▸ Exercise requirements: Whenever the word "shoulder" turns up in a line below, that line should be copied.

Collected data entries:
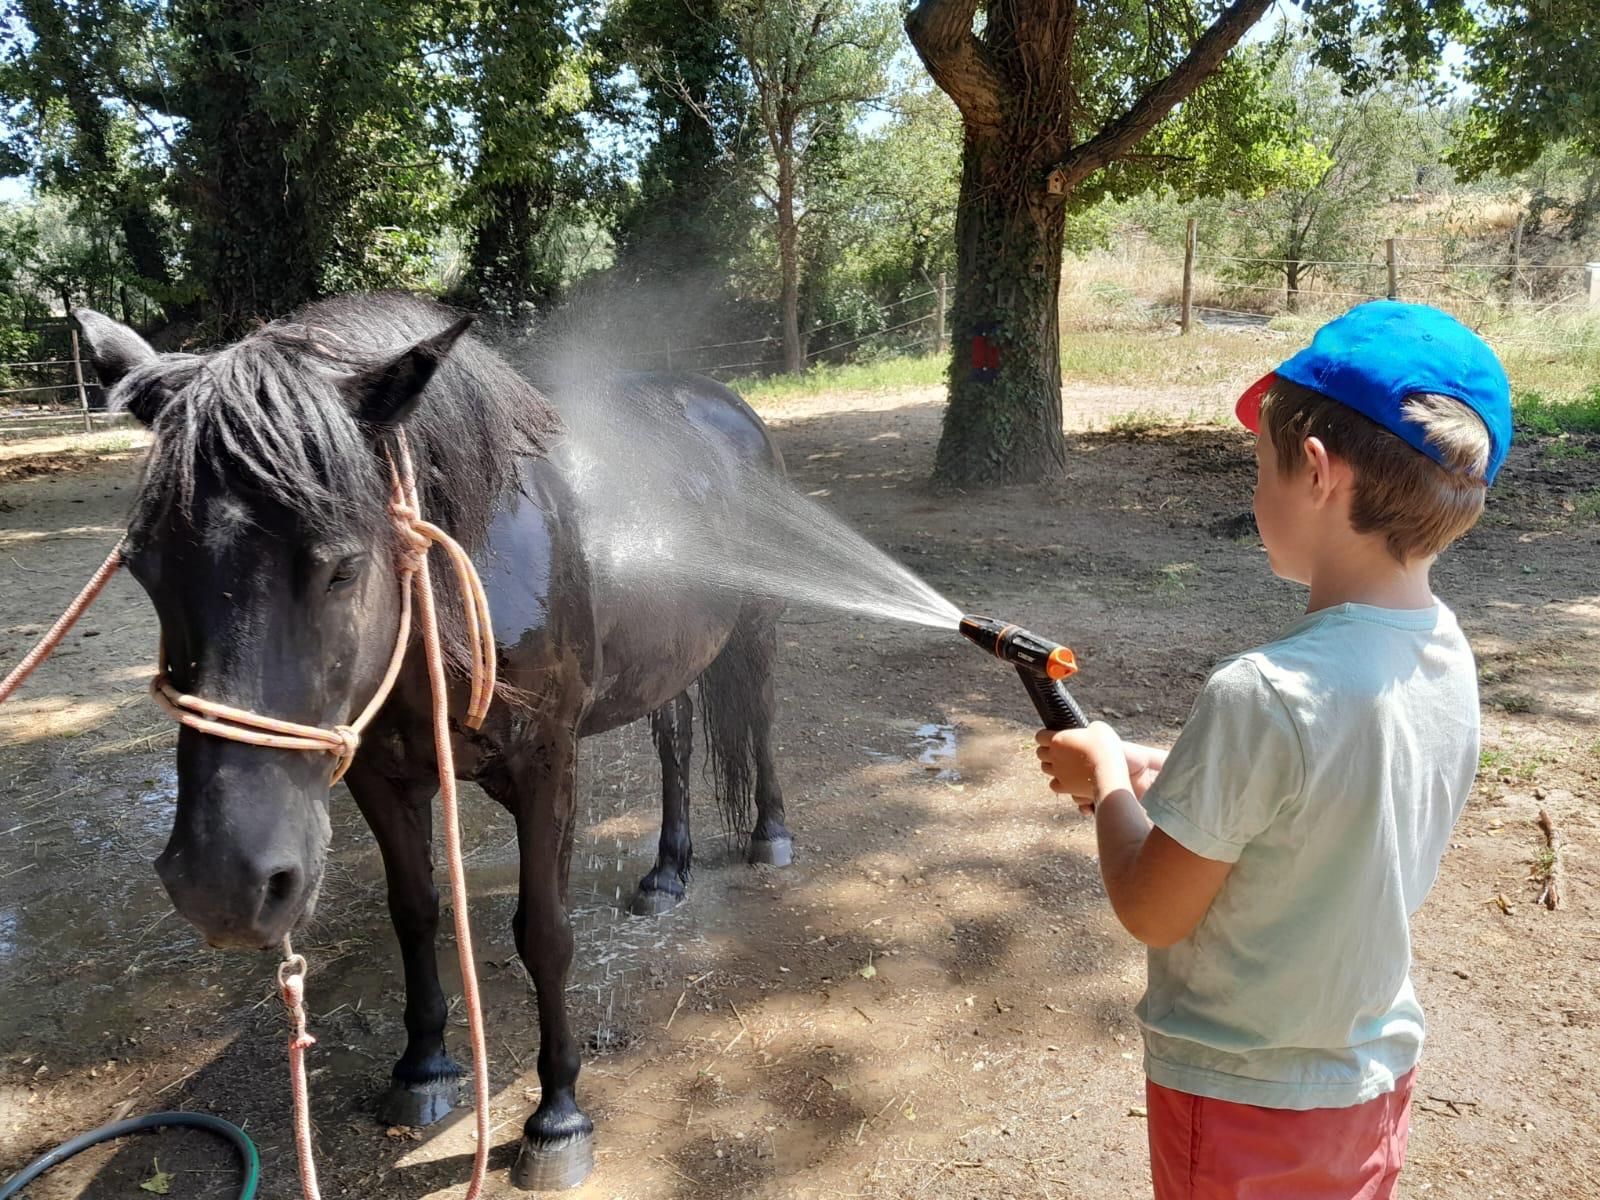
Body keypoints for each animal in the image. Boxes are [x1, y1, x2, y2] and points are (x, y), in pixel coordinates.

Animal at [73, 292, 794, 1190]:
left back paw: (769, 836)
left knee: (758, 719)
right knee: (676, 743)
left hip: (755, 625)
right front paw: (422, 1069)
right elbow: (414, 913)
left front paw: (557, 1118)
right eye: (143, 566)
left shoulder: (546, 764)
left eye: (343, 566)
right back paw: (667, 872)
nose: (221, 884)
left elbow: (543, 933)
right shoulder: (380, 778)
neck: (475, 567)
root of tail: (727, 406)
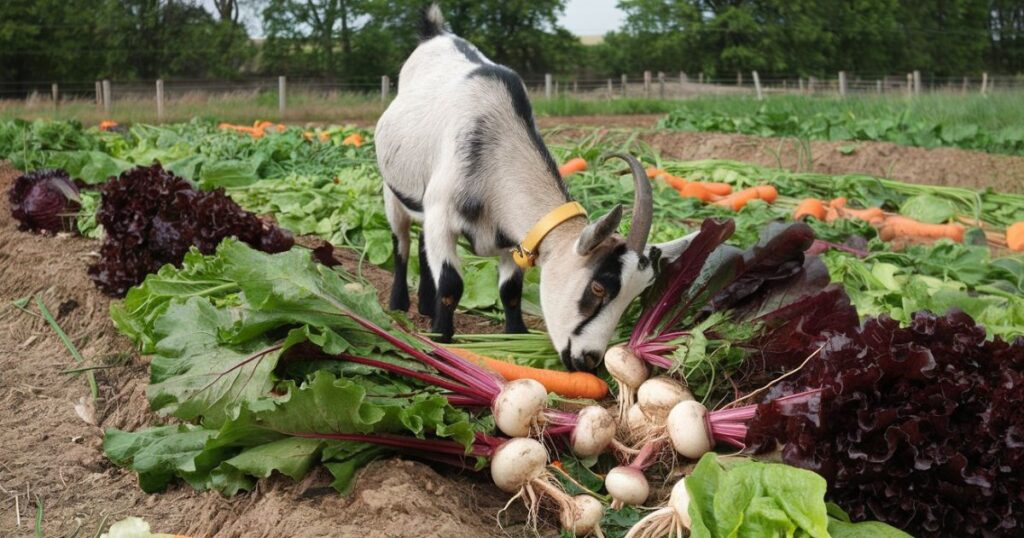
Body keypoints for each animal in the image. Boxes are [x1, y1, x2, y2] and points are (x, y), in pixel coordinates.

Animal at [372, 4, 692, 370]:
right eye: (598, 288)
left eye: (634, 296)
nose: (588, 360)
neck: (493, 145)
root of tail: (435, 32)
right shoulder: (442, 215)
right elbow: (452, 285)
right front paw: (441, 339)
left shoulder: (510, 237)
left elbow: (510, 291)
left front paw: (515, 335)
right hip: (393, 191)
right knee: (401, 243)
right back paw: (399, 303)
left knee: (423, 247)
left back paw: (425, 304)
==
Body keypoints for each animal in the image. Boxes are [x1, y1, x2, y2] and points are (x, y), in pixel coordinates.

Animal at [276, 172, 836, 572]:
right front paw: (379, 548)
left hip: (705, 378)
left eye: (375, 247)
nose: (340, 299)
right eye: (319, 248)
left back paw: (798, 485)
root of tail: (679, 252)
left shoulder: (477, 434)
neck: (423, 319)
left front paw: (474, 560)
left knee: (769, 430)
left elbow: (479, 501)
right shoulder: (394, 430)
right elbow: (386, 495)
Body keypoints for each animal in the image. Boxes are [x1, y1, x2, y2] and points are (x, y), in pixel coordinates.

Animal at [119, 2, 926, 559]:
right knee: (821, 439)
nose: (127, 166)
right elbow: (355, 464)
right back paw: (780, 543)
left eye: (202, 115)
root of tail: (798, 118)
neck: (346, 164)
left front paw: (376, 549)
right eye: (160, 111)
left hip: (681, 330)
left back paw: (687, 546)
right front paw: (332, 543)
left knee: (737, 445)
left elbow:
* * *
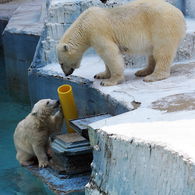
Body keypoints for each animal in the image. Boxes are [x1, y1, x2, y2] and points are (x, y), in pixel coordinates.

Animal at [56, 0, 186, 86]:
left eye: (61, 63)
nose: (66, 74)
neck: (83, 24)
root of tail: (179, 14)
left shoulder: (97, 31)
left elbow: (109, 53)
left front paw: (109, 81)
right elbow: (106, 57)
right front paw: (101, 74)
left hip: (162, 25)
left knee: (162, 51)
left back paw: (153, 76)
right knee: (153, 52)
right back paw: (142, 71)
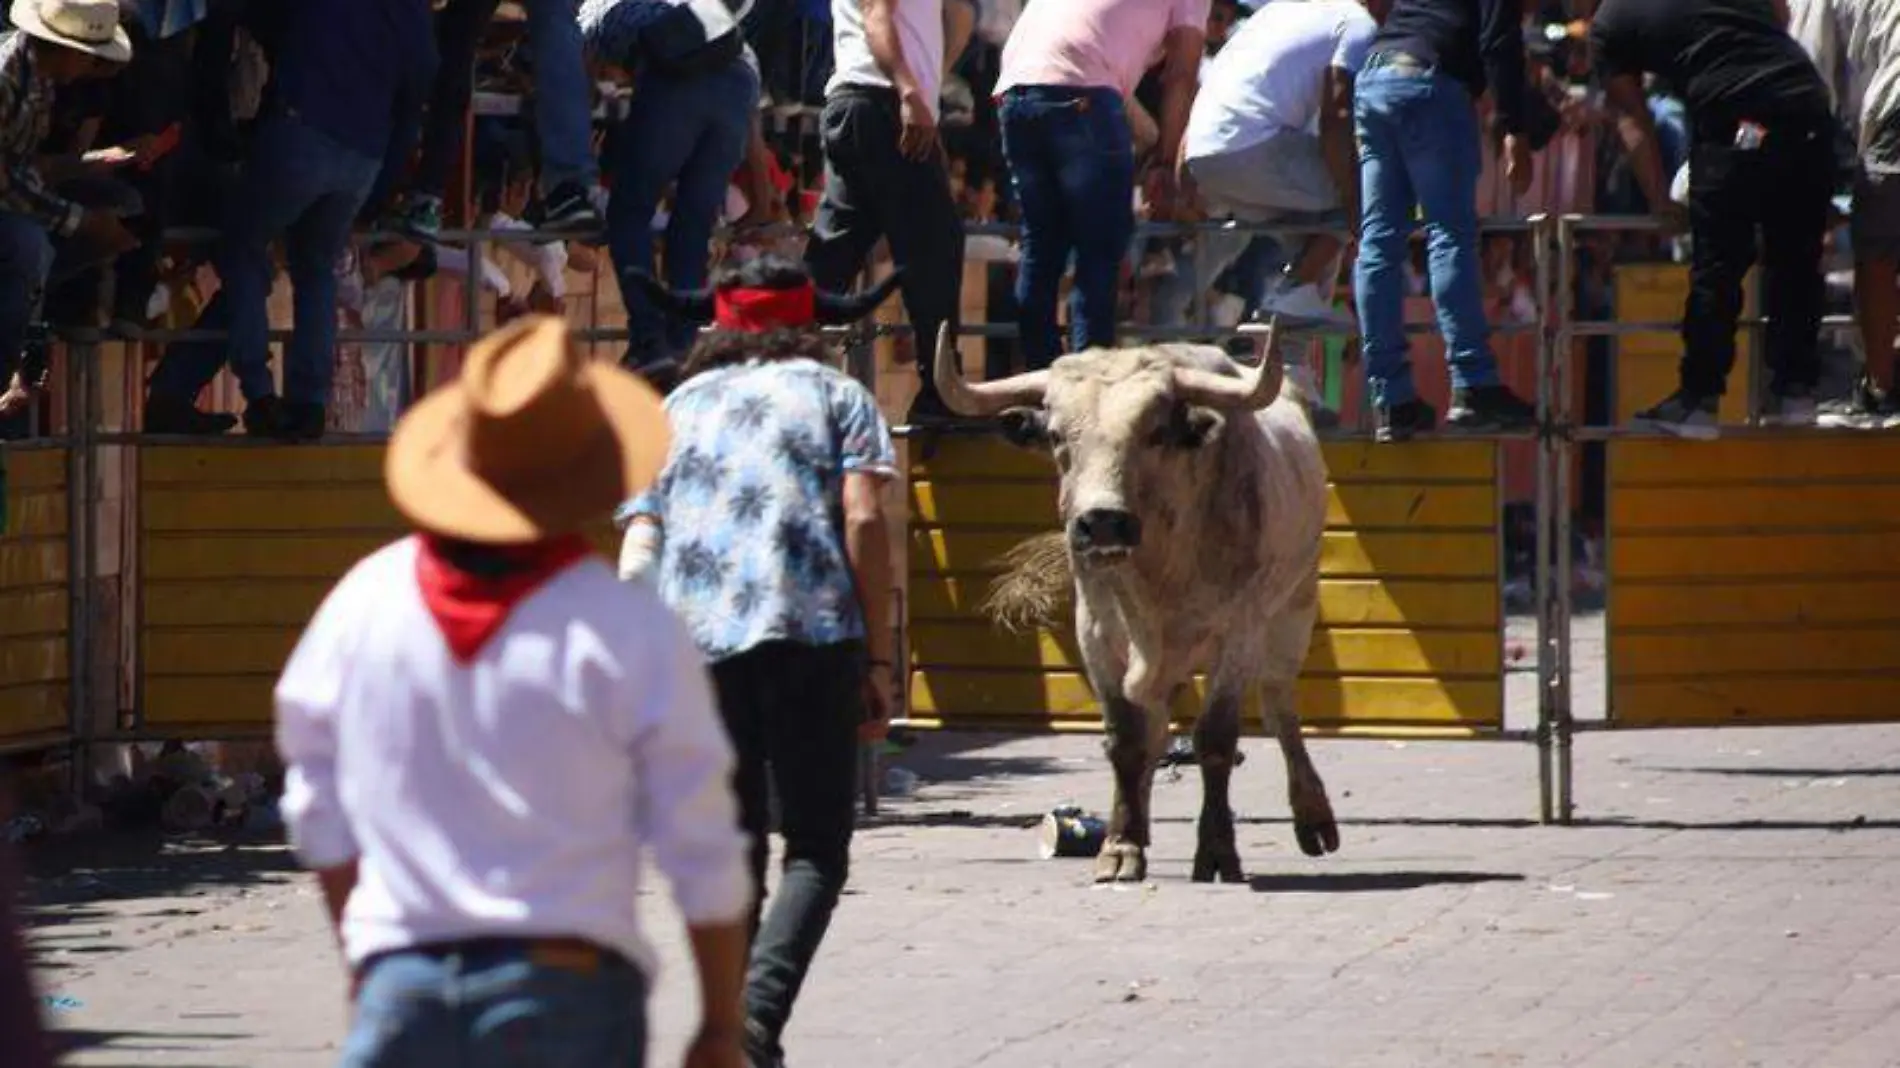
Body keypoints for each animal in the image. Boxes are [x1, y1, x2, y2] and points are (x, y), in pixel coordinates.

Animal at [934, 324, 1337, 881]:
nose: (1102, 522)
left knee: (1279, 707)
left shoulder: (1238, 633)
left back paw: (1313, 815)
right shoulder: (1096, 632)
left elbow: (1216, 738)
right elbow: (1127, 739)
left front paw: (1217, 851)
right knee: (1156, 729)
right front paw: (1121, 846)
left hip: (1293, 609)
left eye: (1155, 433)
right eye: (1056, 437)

▸ Answer to this task:
left shoulder: (546, 764)
right shoulder: (380, 778)
right shoulder: (442, 215)
left shoulder: (510, 237)
left shoulder: (477, 434)
right shoulder: (394, 430)
left shoulder: (97, 31)
left shoulder: (1238, 633)
right shoulder: (1096, 632)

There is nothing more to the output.